Traditionally, a data science project included data preparation, training of one or more models, evaluation of these models, and finally deployment.
The goal was the prediction of a number in the future or of the class of the current data sample. It is quite a standard cyclical process.
Recently, I’ve seen solutions for new, more creative problems, such as free text generation. For example, a few deep learning models have been designed to generate language in the style of Shakespeare or rap songs, depending on the type of the training set.
Similarly, a few neural network architectures have been designed to learn and produce masterpiece-like paintings. The final goal would be to empower AI to produce more human-like skills. I expect this trend to continue over the next few years.
More technically speaking, I believe that semi-supervised learning techniques, such as active learning, will become more and more important.

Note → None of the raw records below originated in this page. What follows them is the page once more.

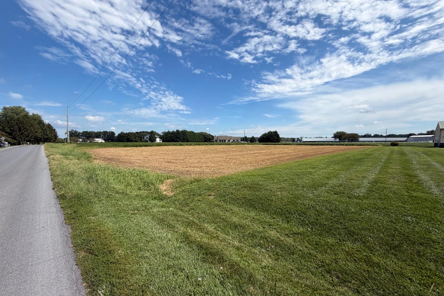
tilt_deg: -3.5
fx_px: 185
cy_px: 158
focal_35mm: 15
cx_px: 223
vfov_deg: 77.2
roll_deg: +0.4
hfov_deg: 100.4
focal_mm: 2.22
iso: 20
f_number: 2.2
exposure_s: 1/1145
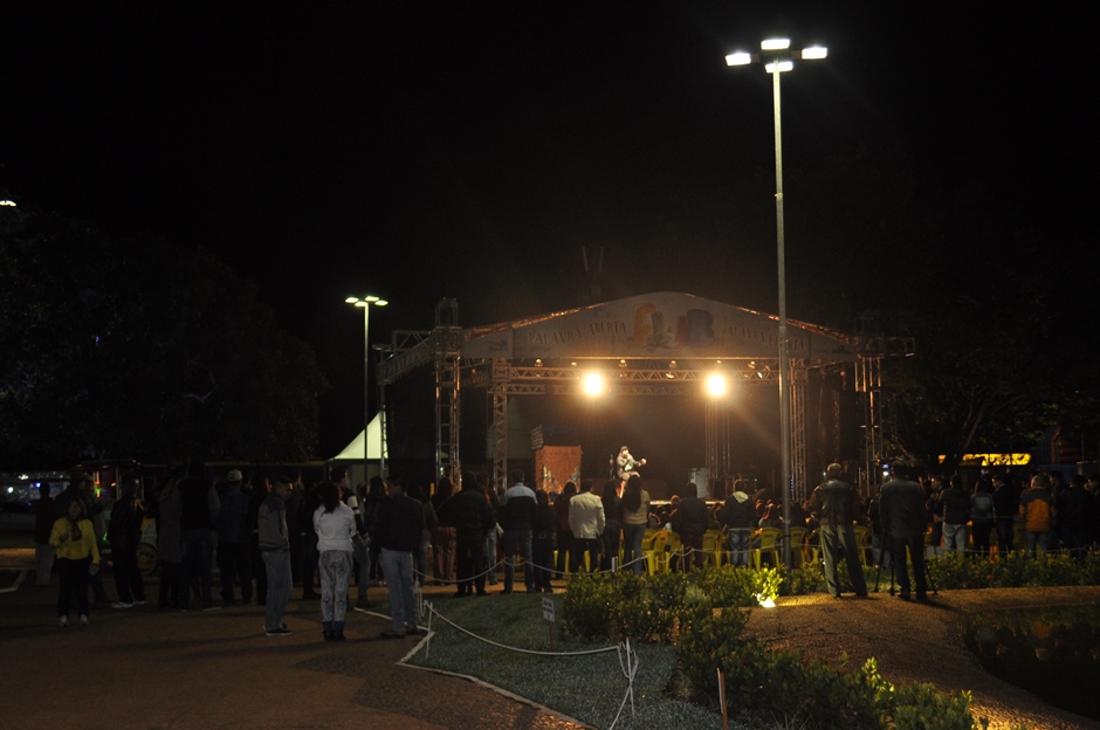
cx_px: 550
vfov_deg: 31.8
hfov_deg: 46.5
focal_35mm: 42
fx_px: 1282
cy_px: 365
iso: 640
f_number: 4.5
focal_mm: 28
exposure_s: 1/60
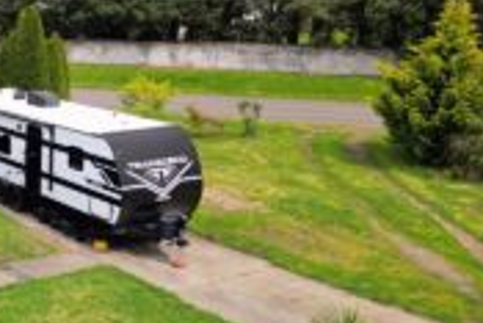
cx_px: -63
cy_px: 182
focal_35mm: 57
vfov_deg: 23.8
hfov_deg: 30.8
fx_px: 765
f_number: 1.7
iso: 100
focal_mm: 6.72
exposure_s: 1/400
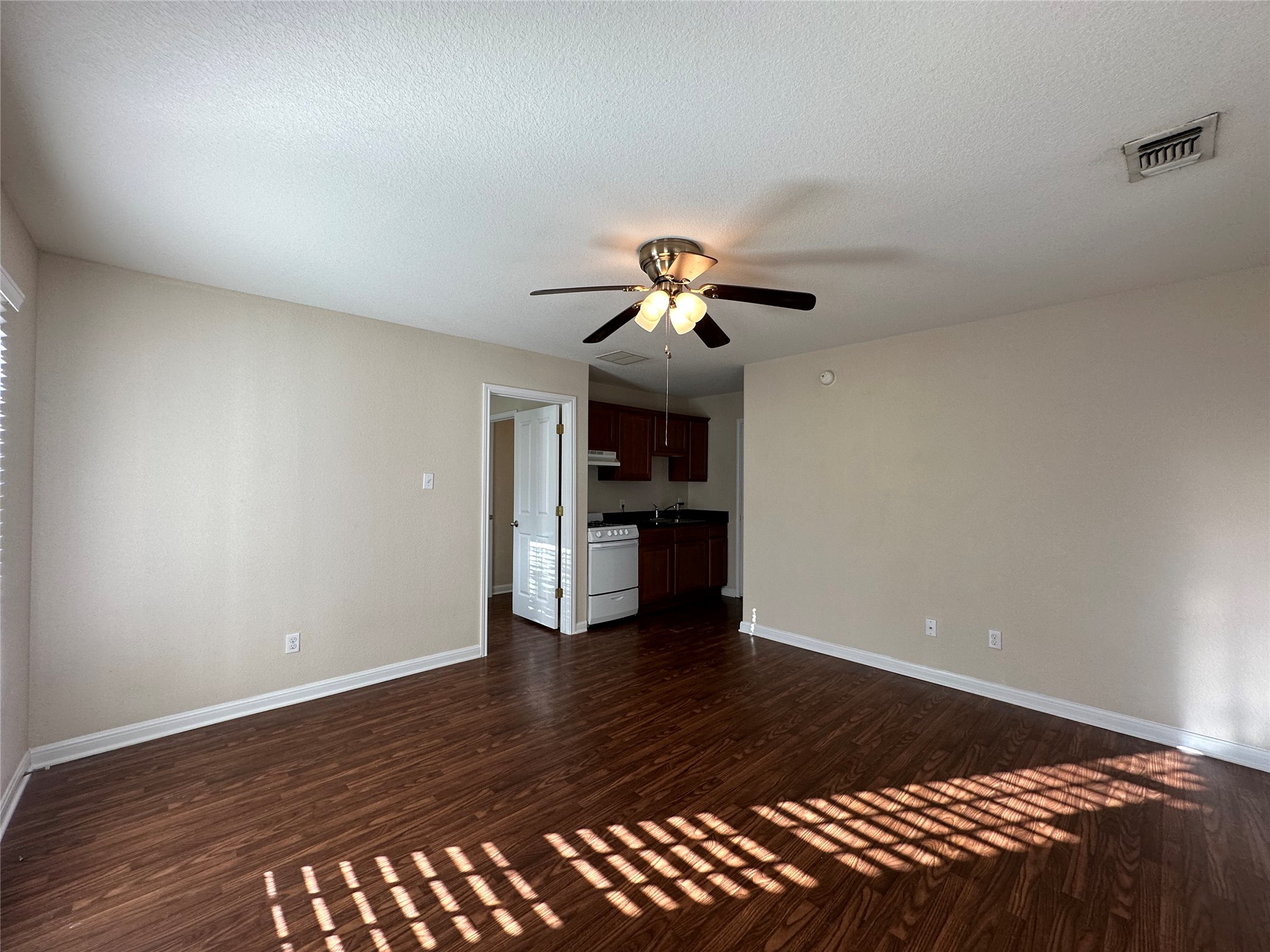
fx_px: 514
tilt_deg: -0.2
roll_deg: +0.7
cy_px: 476
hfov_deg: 102.1
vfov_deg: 85.7
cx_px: 635
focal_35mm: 14
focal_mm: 2.22
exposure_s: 1/120
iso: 100
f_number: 2.2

Companies have collected tons of data over the past few years, which they would like to use now to get additional insights. Most of these data, however, are unlabeled, and sometimes an ontology to label them is not even available. Currently, the only way to analyze them consists of unsupervised learning techniques, such as clustering. Semi-supervised learning techniques could provide labeling options for the further application of supervised algorithms.
Reflecting further on the technical aspects, how important exactly is programming for an aspiring data scientist in your opinion?
Nowadays, programming knowledge is not necessary to become a competent data scientist. In the quite remote past, programming knowledge was necessary to clean and transform your data and to train your own machine learning algorithm. C, C++ or Java were used commonly to develop your own data analytics solution.
Nowadays, a few more comfortable options are available out there to build even better solutions. Some, like R and Python, are script based. However, some others, like KNIME Analytics Platform, rely on visual programming via a graphical user interface (GUI).
Therefore, using a GUI-based AI software tool reduces the need for programming and scripting.
That’s certainly good news for anyone without IT background willing to start a data science career. In conclusion, would you like to share some words of wisdom for data science students or practitioners starting out?
Learn the math behind the algorithms, not just how to apply them in a script.
Throughout your career, you will need to learn new tools. However, learning a new tool will be easier if you have a solid grasp of the math behind your data processing techniques.
Acknowledge that in this field you will never stop learning. It is the good and the bad thing of working as a data scientist. On one hand, your brain will never stop acquiring new concepts; on the other, you’ll need to invest time to acquire new concepts.
Take every new project as a great chance to learn something new, from a book, a colleague, experience, or something else. You never know where the next piece of new knowledge will come from!